Mengenang Chairil Anwar, Membaca Puisi Chairil di Tembi

Mengenang Chairil Anwar, Membaca Puisi Chairil di Tembi

Nama Chairil Anwar tentulah dikenal secara luas. Bahkan, generasi yang sudah tidak mengenali hidup Chairil Anwar, sudah terbiasa membacakan puisi-puisi karya Chairil Anwar. Kalimat ‘Aku ini binatang jalang’ seringkali dikutip untuk kepentingan lain. Sabtu (28/4) lalu, di Tembi Rumah Budaya, untuk mengenang Chairil Anwar diselenggarakan ‘Malam Chairil Anwar’ dengan tajuk ‘Membaca Puisi Menggugah Hati Petinggi dan Politisi’.

Yang tampil membaca, sebagian besar adalah orang-orang yang sehari-hari tidak bergelut dengan puisi. Bahkan, ada yang baru pertamakali, dalam ‘Malam Chairil Anwar’ membaca puisi, seperti dikatakan oleh Ketua Kejaksaan Negeri Bantul, Retno Harjanti, yang membacakan puisi berjudul ‘ Hukum’.
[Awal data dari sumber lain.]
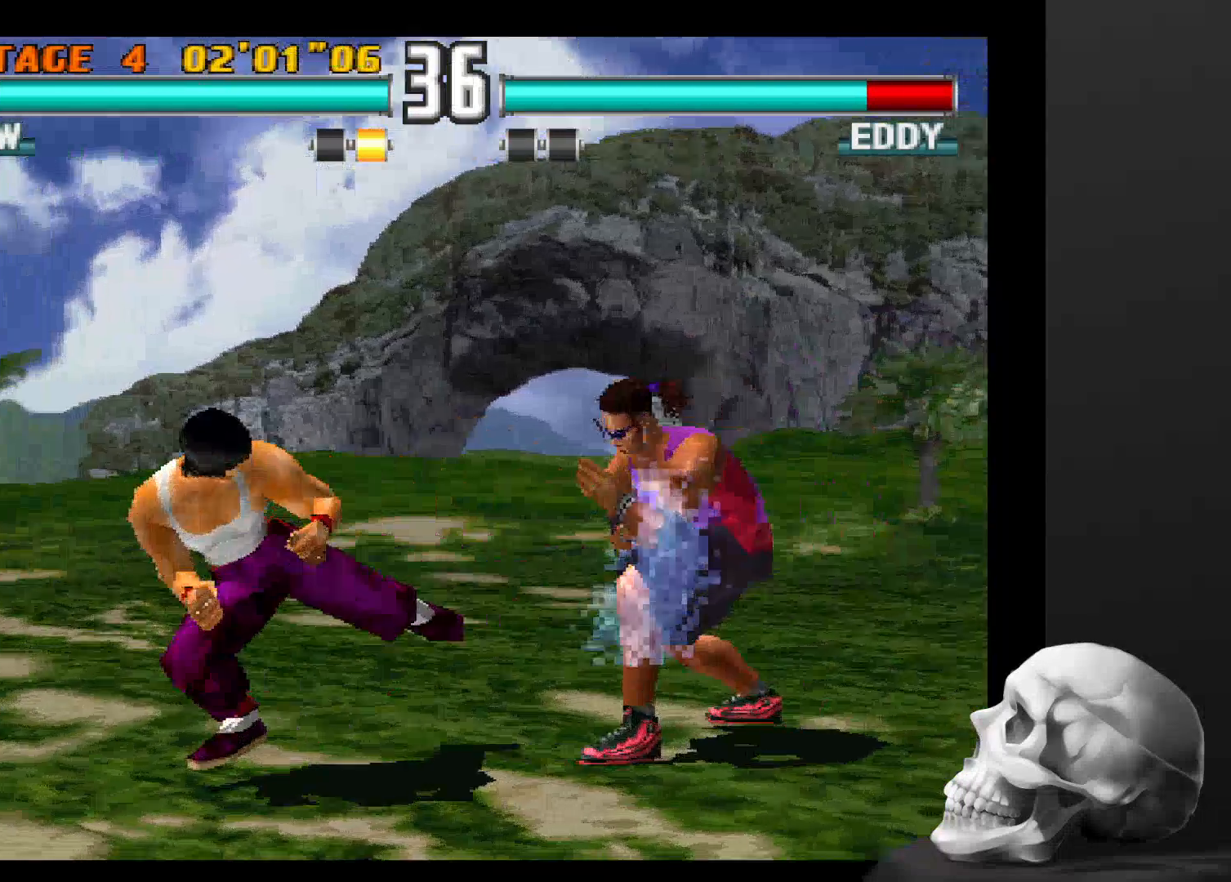
{"buttons": [], "left_stick": "center", "right_stick": "center", "events": []}
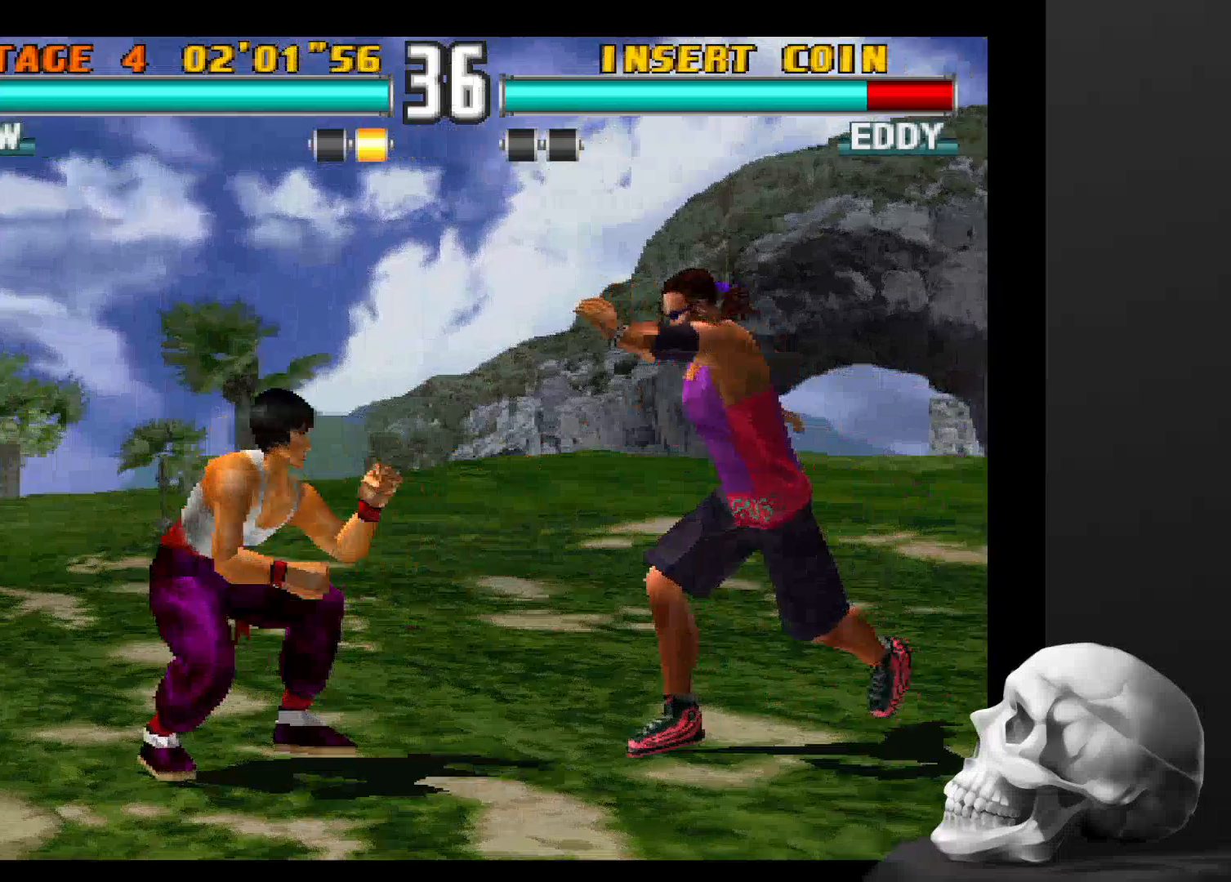
{"buttons": [], "left_stick": "center", "right_stick": "center", "events": [[167, "CIRCLE", "down"], [300, "CIRCLE", "up"], [400, "CIRCLE", "down"], [500, "CIRCLE", "up"]]}
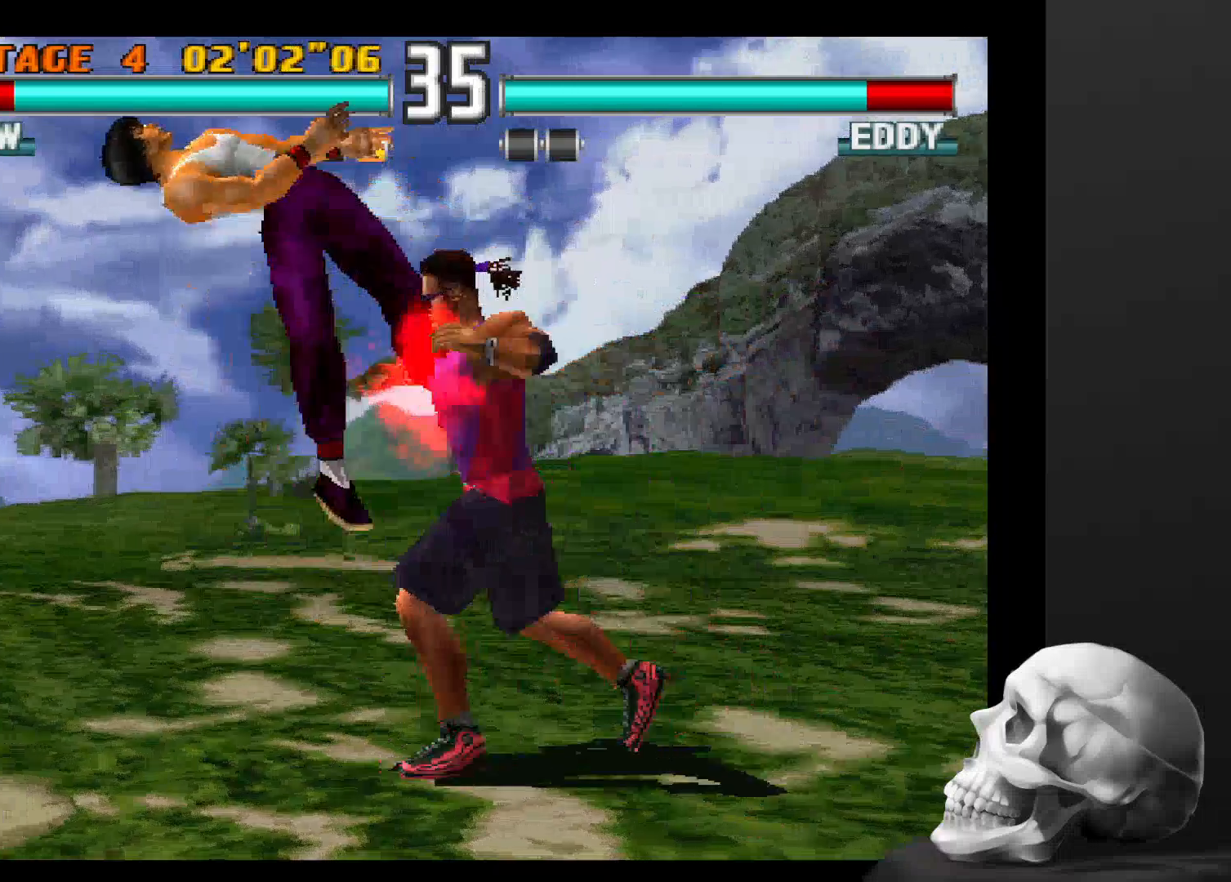
{"buttons": [], "left_stick": "center", "right_stick": "center", "events": [[100, "CIRCLE", "down"], [200, "CIRCLE", "up"]]}
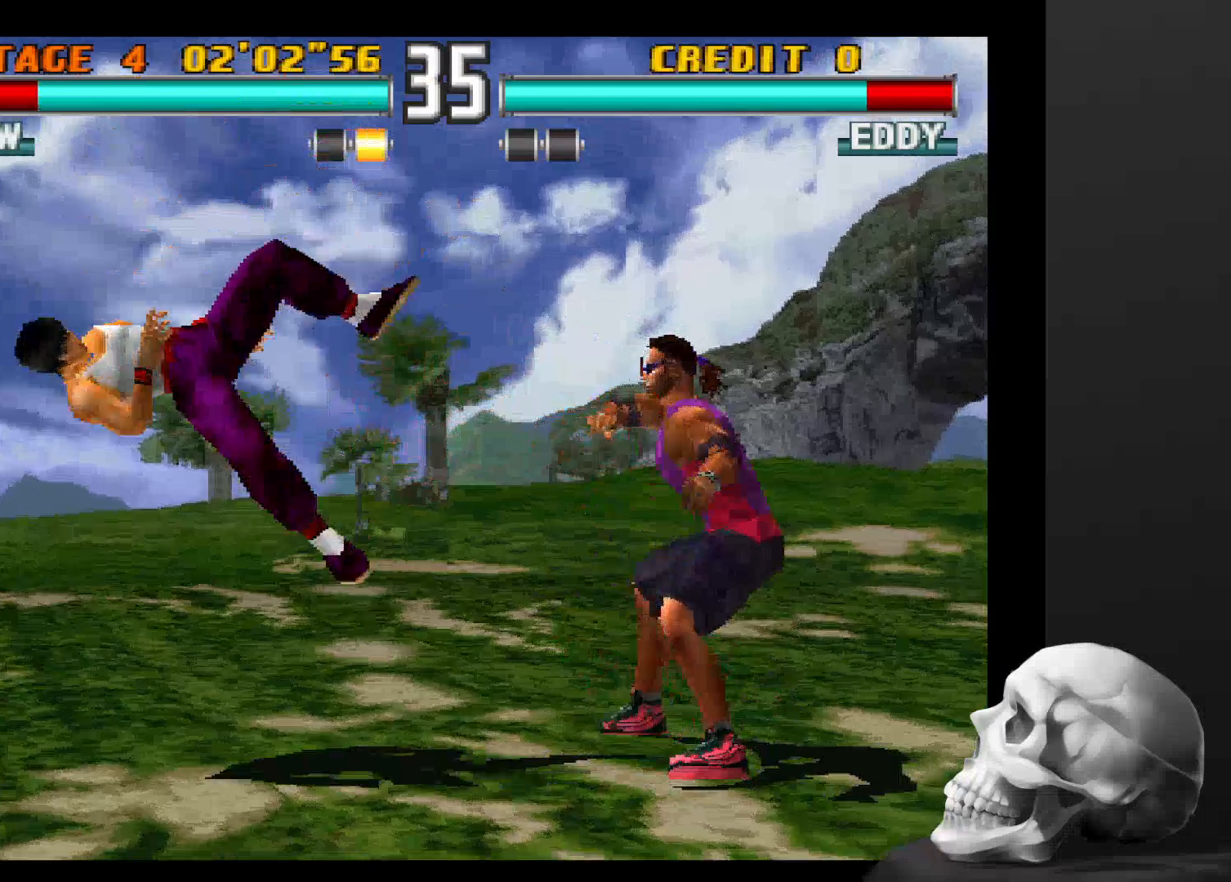
{"buttons": [], "left_stick": "center", "right_stick": "center", "events": []}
“Saya sudah terbiasa membaca tuntutan, tetapi untuk membaca puisi baru pertama kali ini saya lakukan’ kata Retno Harjanti.

Hal yang sama juga dialami oleh Ratu Hemas, yang membacakan puisi karya Chairil Anwar yang berjudul ‘Penerimaan’. Kanjeng Ratu Hemas mengaku baru pertama kali membaca puisi dan, bagi Kanjeng Ratu, hal ini merupakan tantangan tersendiri.

“Semoga saya bisa berhasil dalam membaca” katanya.

Mengenang Chairil Anwar, Membaca Puisi Chairil di Tembi

Beberapa pejabat negara, yang hadir dan membacakan puisi diantaranya, Haris Semendawai, ketua LPSK, Imam Anshori Shaleh, wakil Ketua Komisi Yudisial dan Budi Santosa, anggota Ombusman pusat. Politisi yang hadir dan ikut membaca, Fadli Zon. Haris Semendawai membacakan puisi karya Chairil Anwar yang berjudul ‘Diponegoro’. Imam Anshori Saleh membacakan puisi berjudul ‘Siap Sedia’ dan Fadli Zon memilih puisi yang berjudul ‘Kerawang-Bekasi’ untuk dibacakan.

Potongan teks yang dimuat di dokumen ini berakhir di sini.